## Exercise description
Where the records below show a line containing "What is a Consultant?", start copying; end with the line containing "(especially in older homes) can quickly", and copy it too.
Segment Open
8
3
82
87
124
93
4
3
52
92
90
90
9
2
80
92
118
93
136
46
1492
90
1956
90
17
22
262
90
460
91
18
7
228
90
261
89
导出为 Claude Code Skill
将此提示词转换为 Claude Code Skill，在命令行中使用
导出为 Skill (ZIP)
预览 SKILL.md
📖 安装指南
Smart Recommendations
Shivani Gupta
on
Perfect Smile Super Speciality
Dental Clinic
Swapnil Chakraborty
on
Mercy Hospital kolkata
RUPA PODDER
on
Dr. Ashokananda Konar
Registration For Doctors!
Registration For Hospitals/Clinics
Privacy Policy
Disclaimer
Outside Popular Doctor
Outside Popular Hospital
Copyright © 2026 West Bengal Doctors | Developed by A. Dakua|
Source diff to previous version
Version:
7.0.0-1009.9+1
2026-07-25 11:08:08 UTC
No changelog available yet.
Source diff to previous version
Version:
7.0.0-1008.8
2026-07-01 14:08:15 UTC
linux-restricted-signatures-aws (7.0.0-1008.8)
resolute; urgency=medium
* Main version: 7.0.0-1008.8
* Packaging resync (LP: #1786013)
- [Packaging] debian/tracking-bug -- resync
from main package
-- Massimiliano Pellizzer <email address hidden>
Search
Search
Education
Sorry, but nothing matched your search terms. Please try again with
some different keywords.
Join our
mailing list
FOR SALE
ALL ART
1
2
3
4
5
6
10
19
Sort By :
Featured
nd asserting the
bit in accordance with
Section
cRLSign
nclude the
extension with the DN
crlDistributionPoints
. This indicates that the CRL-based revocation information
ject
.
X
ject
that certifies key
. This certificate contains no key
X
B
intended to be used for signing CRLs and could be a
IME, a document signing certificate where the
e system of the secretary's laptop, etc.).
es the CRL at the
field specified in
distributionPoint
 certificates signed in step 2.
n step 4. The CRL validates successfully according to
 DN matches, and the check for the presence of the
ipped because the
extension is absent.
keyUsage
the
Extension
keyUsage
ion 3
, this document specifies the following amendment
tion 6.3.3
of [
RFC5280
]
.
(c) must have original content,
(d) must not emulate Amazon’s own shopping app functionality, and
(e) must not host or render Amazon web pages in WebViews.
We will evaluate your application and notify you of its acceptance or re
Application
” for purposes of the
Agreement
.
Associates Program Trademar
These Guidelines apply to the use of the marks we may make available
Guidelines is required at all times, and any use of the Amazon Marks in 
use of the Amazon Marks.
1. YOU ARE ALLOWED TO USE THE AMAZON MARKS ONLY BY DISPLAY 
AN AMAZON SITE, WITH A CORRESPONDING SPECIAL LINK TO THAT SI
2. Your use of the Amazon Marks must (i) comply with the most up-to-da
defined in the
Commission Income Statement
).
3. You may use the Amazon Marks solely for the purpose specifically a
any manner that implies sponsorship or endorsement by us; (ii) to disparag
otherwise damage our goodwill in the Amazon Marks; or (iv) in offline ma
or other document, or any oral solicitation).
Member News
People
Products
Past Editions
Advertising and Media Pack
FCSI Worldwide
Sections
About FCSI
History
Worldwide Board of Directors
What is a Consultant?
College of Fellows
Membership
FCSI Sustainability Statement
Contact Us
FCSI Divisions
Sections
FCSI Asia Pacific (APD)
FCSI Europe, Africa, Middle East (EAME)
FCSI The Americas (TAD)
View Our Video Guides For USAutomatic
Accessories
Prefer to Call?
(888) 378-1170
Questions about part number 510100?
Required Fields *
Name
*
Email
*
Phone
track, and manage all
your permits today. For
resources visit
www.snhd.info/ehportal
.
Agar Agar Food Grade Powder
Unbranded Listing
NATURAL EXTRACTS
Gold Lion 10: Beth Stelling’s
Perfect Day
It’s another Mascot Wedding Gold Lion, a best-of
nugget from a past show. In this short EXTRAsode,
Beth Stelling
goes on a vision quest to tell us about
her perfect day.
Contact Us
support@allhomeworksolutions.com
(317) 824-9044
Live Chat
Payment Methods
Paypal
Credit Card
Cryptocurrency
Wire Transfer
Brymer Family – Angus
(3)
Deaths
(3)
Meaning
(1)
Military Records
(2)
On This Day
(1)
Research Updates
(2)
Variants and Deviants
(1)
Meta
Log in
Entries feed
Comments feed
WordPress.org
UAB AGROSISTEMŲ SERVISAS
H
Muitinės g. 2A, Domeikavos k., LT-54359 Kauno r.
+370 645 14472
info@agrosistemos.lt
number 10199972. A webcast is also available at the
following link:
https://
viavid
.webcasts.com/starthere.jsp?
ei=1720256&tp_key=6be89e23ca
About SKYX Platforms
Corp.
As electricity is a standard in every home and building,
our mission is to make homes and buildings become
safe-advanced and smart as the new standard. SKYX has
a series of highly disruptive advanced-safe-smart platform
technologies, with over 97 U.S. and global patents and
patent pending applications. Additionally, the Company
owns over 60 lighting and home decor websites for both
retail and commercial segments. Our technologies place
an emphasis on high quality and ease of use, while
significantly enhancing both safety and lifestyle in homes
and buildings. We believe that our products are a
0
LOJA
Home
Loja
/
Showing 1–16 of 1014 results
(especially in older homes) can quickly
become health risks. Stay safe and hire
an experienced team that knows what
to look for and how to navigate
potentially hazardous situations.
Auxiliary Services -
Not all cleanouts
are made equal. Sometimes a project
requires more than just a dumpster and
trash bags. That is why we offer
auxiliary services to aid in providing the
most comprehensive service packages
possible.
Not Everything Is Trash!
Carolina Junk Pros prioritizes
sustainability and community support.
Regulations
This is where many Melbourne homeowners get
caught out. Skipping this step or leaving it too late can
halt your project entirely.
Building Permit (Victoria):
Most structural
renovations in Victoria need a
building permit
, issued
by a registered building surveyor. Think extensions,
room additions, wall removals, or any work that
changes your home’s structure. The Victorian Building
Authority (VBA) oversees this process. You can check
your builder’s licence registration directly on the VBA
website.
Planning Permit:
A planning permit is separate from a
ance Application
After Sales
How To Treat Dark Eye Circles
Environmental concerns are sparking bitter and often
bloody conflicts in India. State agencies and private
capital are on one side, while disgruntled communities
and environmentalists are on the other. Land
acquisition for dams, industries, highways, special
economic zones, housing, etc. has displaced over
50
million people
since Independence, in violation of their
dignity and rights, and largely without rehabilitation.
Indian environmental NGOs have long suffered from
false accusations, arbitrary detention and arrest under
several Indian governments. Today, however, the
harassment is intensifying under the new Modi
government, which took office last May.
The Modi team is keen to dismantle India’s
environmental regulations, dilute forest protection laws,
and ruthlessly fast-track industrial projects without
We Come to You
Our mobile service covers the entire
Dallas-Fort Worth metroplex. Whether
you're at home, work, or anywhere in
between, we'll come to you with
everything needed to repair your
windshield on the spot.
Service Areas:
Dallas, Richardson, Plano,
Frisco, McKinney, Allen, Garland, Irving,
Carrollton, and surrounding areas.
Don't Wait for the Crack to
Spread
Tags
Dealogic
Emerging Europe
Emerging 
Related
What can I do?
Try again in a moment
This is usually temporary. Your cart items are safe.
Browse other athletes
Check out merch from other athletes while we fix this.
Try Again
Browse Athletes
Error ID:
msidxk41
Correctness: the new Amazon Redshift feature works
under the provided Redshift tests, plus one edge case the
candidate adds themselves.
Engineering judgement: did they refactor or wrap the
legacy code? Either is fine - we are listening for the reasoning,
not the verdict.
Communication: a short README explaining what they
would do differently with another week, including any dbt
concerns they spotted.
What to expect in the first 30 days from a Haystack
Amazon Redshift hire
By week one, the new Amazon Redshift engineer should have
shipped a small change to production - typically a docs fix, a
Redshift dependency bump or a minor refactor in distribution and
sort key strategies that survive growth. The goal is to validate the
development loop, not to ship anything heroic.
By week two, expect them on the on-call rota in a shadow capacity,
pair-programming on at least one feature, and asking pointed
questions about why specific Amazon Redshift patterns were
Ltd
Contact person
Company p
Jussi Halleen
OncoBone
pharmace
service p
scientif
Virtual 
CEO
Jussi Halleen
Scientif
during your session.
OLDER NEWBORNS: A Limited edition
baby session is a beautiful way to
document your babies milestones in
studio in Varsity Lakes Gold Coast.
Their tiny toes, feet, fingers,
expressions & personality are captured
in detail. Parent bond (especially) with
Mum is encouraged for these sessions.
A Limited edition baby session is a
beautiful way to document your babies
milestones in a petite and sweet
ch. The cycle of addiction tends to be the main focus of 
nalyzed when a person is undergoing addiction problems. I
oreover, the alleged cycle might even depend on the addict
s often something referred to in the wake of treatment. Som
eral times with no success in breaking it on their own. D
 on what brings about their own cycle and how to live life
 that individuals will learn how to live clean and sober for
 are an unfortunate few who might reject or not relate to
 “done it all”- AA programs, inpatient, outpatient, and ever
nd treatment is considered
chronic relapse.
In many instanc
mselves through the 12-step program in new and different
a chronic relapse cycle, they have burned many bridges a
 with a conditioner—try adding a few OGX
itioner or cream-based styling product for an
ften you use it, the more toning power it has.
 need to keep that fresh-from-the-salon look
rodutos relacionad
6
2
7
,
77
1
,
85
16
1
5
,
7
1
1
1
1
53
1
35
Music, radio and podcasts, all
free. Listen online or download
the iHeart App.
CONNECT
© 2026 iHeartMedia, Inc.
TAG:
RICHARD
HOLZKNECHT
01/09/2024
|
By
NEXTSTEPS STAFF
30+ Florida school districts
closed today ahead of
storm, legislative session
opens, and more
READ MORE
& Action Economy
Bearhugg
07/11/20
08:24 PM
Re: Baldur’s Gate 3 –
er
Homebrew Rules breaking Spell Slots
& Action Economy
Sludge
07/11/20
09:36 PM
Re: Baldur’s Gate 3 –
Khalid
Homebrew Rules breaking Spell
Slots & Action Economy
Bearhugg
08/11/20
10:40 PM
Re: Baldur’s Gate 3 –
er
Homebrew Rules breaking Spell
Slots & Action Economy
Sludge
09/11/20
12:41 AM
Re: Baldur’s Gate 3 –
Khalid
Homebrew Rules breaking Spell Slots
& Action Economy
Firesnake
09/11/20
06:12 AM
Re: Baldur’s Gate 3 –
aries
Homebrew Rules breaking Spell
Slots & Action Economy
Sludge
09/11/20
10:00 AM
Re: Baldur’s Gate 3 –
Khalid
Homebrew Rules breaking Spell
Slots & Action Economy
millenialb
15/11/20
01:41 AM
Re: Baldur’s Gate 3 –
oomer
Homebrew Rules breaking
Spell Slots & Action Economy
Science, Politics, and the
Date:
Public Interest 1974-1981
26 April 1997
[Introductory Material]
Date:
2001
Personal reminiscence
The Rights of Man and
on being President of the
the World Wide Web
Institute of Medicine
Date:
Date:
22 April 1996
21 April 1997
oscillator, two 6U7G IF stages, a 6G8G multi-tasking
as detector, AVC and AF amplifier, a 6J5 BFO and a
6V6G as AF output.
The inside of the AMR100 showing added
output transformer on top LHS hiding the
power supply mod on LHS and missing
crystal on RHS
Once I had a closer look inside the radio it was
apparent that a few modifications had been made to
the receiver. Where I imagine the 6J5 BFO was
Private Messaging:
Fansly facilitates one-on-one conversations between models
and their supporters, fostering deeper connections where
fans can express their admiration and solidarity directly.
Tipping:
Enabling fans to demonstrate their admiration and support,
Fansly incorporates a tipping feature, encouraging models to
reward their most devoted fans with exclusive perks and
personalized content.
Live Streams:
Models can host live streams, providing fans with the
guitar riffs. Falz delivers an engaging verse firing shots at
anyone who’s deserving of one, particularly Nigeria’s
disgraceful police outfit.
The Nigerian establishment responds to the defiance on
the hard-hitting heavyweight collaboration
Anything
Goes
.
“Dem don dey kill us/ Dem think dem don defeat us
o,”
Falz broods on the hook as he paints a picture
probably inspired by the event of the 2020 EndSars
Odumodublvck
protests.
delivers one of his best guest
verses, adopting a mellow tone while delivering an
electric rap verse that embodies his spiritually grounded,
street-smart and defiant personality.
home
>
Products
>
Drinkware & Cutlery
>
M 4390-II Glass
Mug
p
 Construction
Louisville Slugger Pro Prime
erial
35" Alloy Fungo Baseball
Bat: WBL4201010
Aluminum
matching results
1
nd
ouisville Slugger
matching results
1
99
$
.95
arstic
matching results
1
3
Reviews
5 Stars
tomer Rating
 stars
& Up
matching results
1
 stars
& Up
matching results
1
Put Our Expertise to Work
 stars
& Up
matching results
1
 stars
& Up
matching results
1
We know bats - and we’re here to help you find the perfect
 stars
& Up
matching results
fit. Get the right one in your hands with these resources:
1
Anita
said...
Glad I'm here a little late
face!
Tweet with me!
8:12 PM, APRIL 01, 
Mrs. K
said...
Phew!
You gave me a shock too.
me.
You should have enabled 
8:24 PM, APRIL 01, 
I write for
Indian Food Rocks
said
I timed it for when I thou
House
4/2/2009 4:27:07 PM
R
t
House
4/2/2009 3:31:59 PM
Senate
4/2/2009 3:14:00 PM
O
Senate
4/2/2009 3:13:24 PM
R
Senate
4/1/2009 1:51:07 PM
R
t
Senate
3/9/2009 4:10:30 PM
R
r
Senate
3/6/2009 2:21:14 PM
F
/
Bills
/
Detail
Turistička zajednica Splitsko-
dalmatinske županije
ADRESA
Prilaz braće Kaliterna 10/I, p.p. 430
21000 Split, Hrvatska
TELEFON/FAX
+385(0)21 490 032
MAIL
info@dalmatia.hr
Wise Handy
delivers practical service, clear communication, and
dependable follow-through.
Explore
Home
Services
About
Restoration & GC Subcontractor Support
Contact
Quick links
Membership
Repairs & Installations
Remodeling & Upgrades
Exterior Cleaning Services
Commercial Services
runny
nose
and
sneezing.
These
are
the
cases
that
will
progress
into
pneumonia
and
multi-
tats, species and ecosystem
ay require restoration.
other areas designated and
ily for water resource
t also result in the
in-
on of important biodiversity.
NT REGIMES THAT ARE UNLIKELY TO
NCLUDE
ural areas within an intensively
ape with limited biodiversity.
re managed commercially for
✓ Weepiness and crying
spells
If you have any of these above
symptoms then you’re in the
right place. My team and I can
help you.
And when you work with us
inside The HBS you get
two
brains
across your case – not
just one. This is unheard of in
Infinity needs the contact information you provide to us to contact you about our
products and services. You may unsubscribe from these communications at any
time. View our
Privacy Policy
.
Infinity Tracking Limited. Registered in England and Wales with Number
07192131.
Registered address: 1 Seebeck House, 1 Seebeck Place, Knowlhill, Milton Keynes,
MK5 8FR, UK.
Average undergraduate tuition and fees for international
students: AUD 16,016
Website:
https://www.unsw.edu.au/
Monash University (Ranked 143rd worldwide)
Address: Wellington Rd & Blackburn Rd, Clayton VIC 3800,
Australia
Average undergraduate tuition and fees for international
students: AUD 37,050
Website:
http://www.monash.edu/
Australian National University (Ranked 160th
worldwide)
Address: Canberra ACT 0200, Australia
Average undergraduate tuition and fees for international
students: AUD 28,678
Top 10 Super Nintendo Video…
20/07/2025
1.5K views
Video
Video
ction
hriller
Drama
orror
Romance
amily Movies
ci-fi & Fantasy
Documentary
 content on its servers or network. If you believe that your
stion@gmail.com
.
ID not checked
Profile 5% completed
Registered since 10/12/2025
Segment Closed
## Exercise output
What is a Consultant?
College of Fellows
Membership
FCSI Sustainability Statement
Contact Us
FCSI Divisions
Sections
FCSI Asia Pacific (APD)
FCSI Europe, Africa, Middle East (EAME)
FCSI The Americas (TAD)
View Our Video Guides For USAutomatic
Accessories
Prefer to Call?
(888) 378-1170
Questions about part number 510100?
Required Fields *
Name
*
Email
*
Phone
track, and manage all
your permits today. For
resources visit
www.snhd.info/ehportal
.
Agar Agar Food Grade Powder
Unbranded Listing
NATURAL EXTRACTS
Gold Lion 10: Beth Stelling’s
Perfect Day
It’s another Mascot Wedding Gold Lion, a best-of
nugget from a past show. In this short EXTRAsode,
Beth Stelling
goes on a vision quest to tell us about
her perfect day.
Contact Us
support@allhomeworksolutions.com
(317) 824-9044
Live Chat
Payment Methods
Paypal
Credit Card
Cryptocurrency
Wire Transfer
Brymer Family – Angus
(3)
Deaths
(3)
Meaning
(1)
Military Records
(2)
On This Day
(1)
Research Updates
(2)
Variants and Deviants
(1)
Meta
Log in
Entries feed
Comments feed
WordPress.org
UAB AGROSISTEMŲ SERVISAS
H
Muitinės g. 2A, Domeikavos k., LT-54359 Kauno r.
+370 645 14472
info@agrosistemos.lt
number 10199972. A webcast is also available at the
following link:
https://
viavid
.webcasts.com/starthere.jsp?
ei=1720256&tp_key=6be89e23ca
About SKYX Platforms
Corp.
As electricity is a standard in every home and building,
our mission is to make homes and buildings become
safe-advanced and smart as the new standard. SKYX has
a series of highly disruptive advanced-safe-smart platform
technologies, with over 97 U.S. and global patents and
patent pending applications. Additionally, the Company
owns over 60 lighting and home decor websites for both
retail and commercial segments. Our technologies place
an emphasis on high quality and ease of use, while
significantly enhancing both safety and lifestyle in homes
and buildings. We believe that our products are a
0
LOJA
Home
Loja
/
Showing 1–16 of 1014 results
(especially in older homes) can quickly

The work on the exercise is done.